Emotional severance of mother and baby: surrogate mothers need to be forcibly separated from their babies after delivery, and more than 35% suffer from traumatic loss symptoms (e.g., anxiety, depression, PTSD).
Class Exploitation and Commoditization of Population: The demand for surrogacy mostly comes from high-income groups, while surrogate mothers are often forced to participate due to economic hardship, exacerbating social inequality.
Industry disorganization:
Education, appearance, etc. are marked up, and women are reduced to “reproductive commodities”;
The live birth rate is only 55%-68%, and some intermediaries falsely advertise the success rate in order to recruit clients.
Technological Processes and Fertility Options
Surrogacy relies on assisted reproductive technology, and its success rate and risks need to be scientifically assessed:
Ovulation Promotion and Embryo Culture: Using antagonist regimen (Gonal-F 225 IU + Menopur 150 IU) to obtain 8-12 eggs/cycle, Blastocyst culture technique to increase live birth rate to 72%.
Embryo screening: PGT-A technology can exclude more than 200 genetic diseases with 99% accuracy, but misuse of the technology may exacerbate eugenic controversies.
Transfer operation: ultrasound-guided localization of the upper and middle uterine segments, transfer in 10 minutes, and a 40% reduction in preterm birth rate in twin pregnancies.

success rate data:
Approximately 68% live birth rate in self-egg cycles under 35 years of age, decreasing to 55% in donor egg cycles over 40 years of age.

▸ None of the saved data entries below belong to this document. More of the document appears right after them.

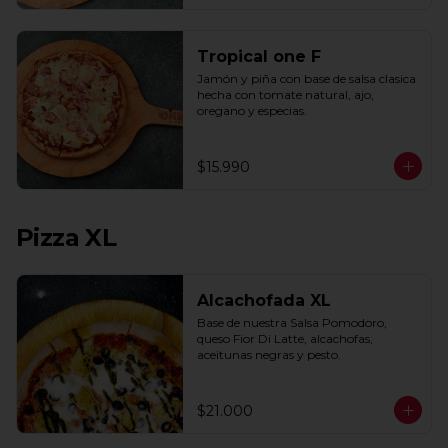
Tropical one F
Jamón y piña con base de salsa clasica  
hecha con tomate natural, ajo, 
oregano y especias.
$15.990
Pizza XL
Alcachofada XL
Base de nuestra Salsa Pomodoro, 
queso Fior Di Latte, alcachofas, 
aceitunas negras y pesto.
$21.000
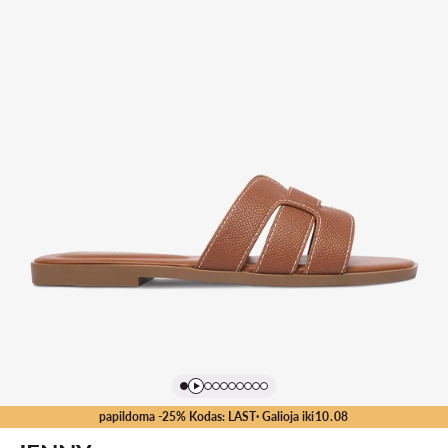
papildoma -25% Kodas: LAST
· Galioja iki
10
.
08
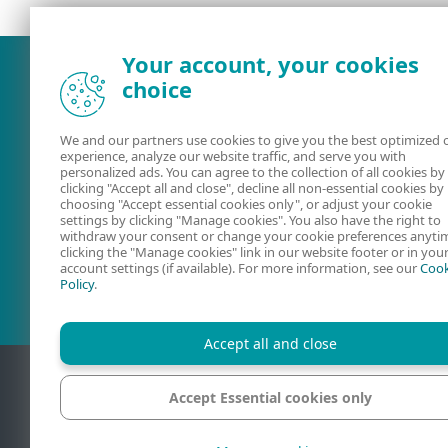
Your account, your cookies
choice
We and our partners use cookies to give you the best optimized 
experience, analyze our website traffic, and serve you with
personalized ads. You can agree to the collection of all cookies by
clicking "Accept all and close", decline all non-essential cookies by
choosing "Accept essential cookies only", or adjust your cookie
settings by clicking "Manage cookies". You also have the right to
withdraw your consent or change your cookie preferences anyti
Kasutusjuhendid
ESETi foorum
clicking the "Manage cookies" link in our website footer or in you
account settings (if available). For more information, see our
Cook
Policy
.
Accept all and close
Accept Essential cookies only
Konta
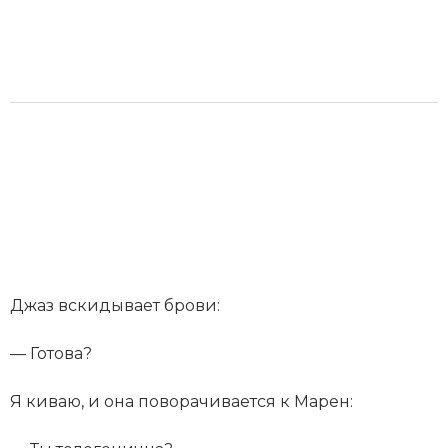
Джаз вскидывает брови:
— Готова?
Я киваю, и она поворачивается к Марен:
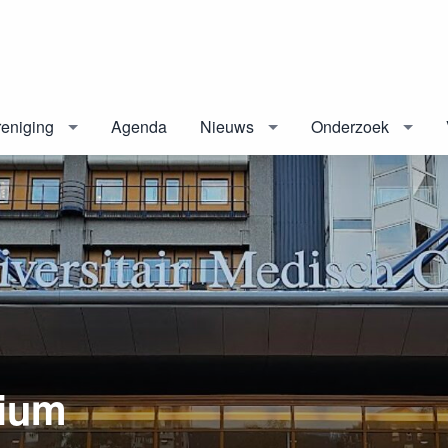
eniging
Agenda
Nieuws
Onderzoek
ium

Psychological support and long-term health
Surrogate mothers require systematic psychological interventions and social support:
Psychological support mechanisms: cognitive behavioral therapy (CBT) can alleviate separation anxiety, and screening for postpartum depression should cover 100% of cases.
Residential and health management: no smoking and alcohol consumption in centralized custodial environments, with a 24-hour medical team to respond to emergencies.
Social support initiatives:
Push for legislation to clarify criminal penalties for surrogacy, such as including the organization of surrogacy in the crime of illegal business operation;
Establish health records of surrogate mothers to track gynecological diseases and psychological status within 5 years after delivery.
Conclusion
Surrogate mothers are at the intersection of medicine, law and ethics, and their choices are often accompanied by physical risks, psychological trauma and social rejection. The world needs to strengthen technical regulation to combat the illegal surrogacy industry chain, and at the same time provide surrogate mothers with medical assistance and psychological support to prevent them from falling victim to commercialization. The choice of surrogacy should prioritize compliant medical institutions and fully assess technical transparency and long-term consequences.